Merawat Buku Sebagai Jendela Ilmu *
Oleh M. Rifan Fajrin
kekayaanku hanya buku dan bunga
apakah kamu sudah membeli mobil? tanyamu
buku-buku menjerit dari timbangan
bersamaan dengan debu dan akar kembang
....
(Sosiawan Leak, Kekayaanku Hanya Buku dan
Bunga)
Buku adalah
kekayaan. Barangkali orang akan berkerinyut dan mencibir mendengar ungkapan
tersebut: memangnya buku bisa membuatmu kenyang dan bertahan hidup? Ya, secara
fisik kenyataannya memang makhluk yang memakan buku adalah rayap. Sedangkan
manusia memakan daging dan tumbuh-tumbuhan. Akan tetapi jangan lupa, manusia
terdiri dari jasad/jasmani dan ruhani.
Kebutuhan
jasmani manusia dipenuhi dengan adanya sandang (pakaian), pangan (makanan), dan
papan (tempat tinggal). Sedangkan kebutuhan ruhani manusia yang termasuk di
dalamnya batin dan pikiran dipenuhi dengan ilmu agama, ilmu pengetahuan, dan
seni. Jika kebutuhan jasmani manusia tidak terpenuhi secara layak, kesehatan
manusia bisa terganggu dan pada akhirnya bisa berujung pada kematian. Begitu
pula pada saat manusia tidak terpenuhi kebutuhan ruhaninya, ini menyebabkan
kematian ruhani manusia, dan ini lebih berbahaya. Pada saat itu, manusia akan
menjadi “mayat yang berjalan”. Secara fisik dia hidup, tetapi pada hakikatnya
dia mati dan tak berguna.
Buku adalah
lautan ilmu yang mengantarkan manusia menjalani kehidupan.
Merawat Buku
Menghargai
buku adalah menghargai keilmuan. Jika demikian, dengan sendirinya merawat
buku-buku itu merupakan wujud nyata kecintaan pada ilmu. Bukan berati kita
hanya mementingkan bentuk buku secara fisik tanpa pernah membacanya.
Bisa kita
bayangkan, bagaimana buku-buku yang kita baca sudah lusuh dan terlipat-lipat,
bahkan terlepas dari jilidannya (Jw:
mbrodol). Maka sangat penting bagi kita untuk merawat buku-buku yang ada
dan terutama buku yang kita miliki.
Merawat buku
bisa kita mulai dengan menyampuli setiap buku yang kita miliki, membuat
pembatas buku yang tipis dan tidak merusak buku, jangan melipat halaman buku,
tidak membaca buku sambil mengemil agar halaman-halaman buku kita tidak terkena
minyak dan cepat kotor, jangan membiarkan buku dalam keadaan terbuka jika tidak
sedang dibaca.
Buku yang
kita pinjam dari teman, atau perpustakaan umum juga harus kita perlakukan sama.

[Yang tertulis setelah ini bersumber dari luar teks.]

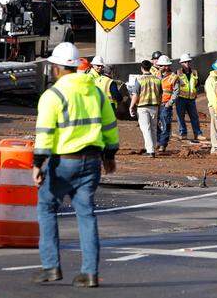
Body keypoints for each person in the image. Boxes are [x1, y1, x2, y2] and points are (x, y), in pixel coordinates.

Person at [32, 42, 118, 288]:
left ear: (58, 68)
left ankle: (51, 267)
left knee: (46, 208)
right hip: (91, 162)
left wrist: (38, 163)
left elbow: (45, 133)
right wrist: (110, 156)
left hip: (63, 163)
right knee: (87, 215)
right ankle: (89, 273)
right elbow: (110, 126)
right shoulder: (96, 92)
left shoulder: (53, 95)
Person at [127, 60, 161, 157]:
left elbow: (135, 94)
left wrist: (131, 106)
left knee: (146, 128)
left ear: (142, 68)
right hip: (154, 106)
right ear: (150, 67)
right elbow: (160, 93)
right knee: (154, 128)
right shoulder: (157, 79)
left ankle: (150, 151)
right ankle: (153, 148)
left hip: (142, 107)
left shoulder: (139, 79)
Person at [174, 53, 204, 143]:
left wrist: (194, 92)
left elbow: (198, 84)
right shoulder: (177, 73)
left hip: (191, 99)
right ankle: (183, 133)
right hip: (181, 98)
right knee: (180, 117)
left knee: (194, 117)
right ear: (181, 63)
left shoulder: (194, 72)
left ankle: (198, 134)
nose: (186, 63)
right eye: (184, 62)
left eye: (188, 62)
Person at [156, 55, 178, 153]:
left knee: (165, 125)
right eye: (159, 66)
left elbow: (176, 92)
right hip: (156, 104)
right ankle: (158, 141)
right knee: (155, 124)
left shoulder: (173, 77)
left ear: (166, 66)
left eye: (161, 66)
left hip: (165, 104)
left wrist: (169, 103)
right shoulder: (156, 75)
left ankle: (163, 144)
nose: (159, 67)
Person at [204, 59, 217, 149]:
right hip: (214, 106)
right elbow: (212, 96)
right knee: (215, 126)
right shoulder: (211, 80)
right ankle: (215, 146)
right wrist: (216, 108)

Jangan mentang-mentang bukan buku milik kita, lantas kita abai dalam
merawatnya. Jika kita tidak bisa merawat buku, setidaknya kita berusaha
semaksimal mungkin untuk tidak merusak buku.
Saya pernah
membayangkan ada seorang baik hati yang setiap kali dia meminjam buku yang
tidak bersampul di perpustakaan, dia senantiasa mengembalikan buku tersebut
dalam keadaan bersampul rapi ke perpustakaan. Yah, kebaikan memang mungkin
perlu dimulai dari hal-hal yang kecil-kecil.
Terakhir,
mungkin masa sekarang perpustakaan digital mulai marak dan digemari para
puskatawan. Ketika semua pustaka beralih ke format digital, kita memang tak
perlu lagi ribet menyampul buku. Buku-buku yang dihasilkan pun tidak akan
“menghabisi” sumber daya alam yang sekarang ini dicetak di kertas-kertas
(paperless).
Akan tetapi,
andai buku-buku yang akan datang benar-benar dibuat dalam format digital, dan
buku-buku yang ada sekarang ini belum diganti format dalam bentuk digital,
buku-buku kertas masih saja berupa kertas; dan kita semestinya merawatnya.
Ketika kita tidak mampu merawat buku sepenuh hari, kita cukup merawatnya dengan
sepenuh hati.[]
*) M. Rifan Fajrin, Guru di
Lab. School Unnes Semarang. Berumah di Ambarawa.